Title: Flexible and Scalable Reinforcement Learning Systems
Abstract: Machine learning (ML) systems translate data into value for decision making. Recent breakthroughs in large ML models (e.g., GPT 4, Llama 3, Gemini) and the remarkable outcomes of reinforcement learning (eg., AlphaFold, FunSearch, AlphaGeometry) have shown that scalable and flexible ML training/inference on the industrial scale (e.g., tens of thousands of GPUs/accelerators) is critical to obtain state-of-the-art performance. This talk aims to answer the question “how to co-design multiple layers of the software/system stack to improve the flexibility, scalability and the performance of ML computation”. It addresses the challenges to design and build efficient ML systems that integrate the scalable ML layer, the distributed data/state management layer, and the compilation-based optimization layer.

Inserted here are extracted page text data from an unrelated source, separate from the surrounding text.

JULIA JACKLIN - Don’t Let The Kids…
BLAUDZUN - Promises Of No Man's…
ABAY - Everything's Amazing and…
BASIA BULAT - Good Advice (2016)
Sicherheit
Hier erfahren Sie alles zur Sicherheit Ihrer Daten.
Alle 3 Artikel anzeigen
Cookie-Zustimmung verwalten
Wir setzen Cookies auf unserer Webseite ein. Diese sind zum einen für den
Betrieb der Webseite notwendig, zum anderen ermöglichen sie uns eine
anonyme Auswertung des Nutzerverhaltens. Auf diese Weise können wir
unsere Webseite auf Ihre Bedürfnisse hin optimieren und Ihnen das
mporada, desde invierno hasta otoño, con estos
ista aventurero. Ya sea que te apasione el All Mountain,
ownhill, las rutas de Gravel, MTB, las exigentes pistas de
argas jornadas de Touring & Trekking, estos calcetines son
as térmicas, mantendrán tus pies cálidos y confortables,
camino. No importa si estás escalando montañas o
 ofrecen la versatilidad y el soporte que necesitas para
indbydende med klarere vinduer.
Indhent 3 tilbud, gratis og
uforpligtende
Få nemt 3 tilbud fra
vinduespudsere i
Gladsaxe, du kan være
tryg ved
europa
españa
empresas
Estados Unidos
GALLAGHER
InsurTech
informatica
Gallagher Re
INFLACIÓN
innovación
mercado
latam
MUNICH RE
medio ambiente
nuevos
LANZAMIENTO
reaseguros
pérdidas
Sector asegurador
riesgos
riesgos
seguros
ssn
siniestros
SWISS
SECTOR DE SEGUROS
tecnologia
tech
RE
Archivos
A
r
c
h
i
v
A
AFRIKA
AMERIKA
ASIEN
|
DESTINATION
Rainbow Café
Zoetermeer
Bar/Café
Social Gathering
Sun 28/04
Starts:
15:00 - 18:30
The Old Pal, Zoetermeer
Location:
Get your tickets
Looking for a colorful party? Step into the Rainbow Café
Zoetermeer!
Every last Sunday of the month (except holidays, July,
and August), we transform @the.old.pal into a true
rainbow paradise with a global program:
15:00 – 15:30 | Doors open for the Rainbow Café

Bio: Bo Zhao is a tenure-track assistant professor in the Department of Computer Science at Aalto University, leading the Aalto Data-Intensive System group. He is also affiliated with the Finnish Center for Artificial Intelligence. Bo’s research focuses on efficient machine learning systems at the intersection of scalable reinforcement learning systems and distributed data management systems, as well as compilation-based optimization techniques. He has published in top venues in the field (e.g., SOSP, USENIX ATC, SIGMOD, VLDB) and served in programme committees (e.g., EuroSys, SIGMOD, VLDB, ICDE) and reviewers of journals (e.g., JMLR, TPDS).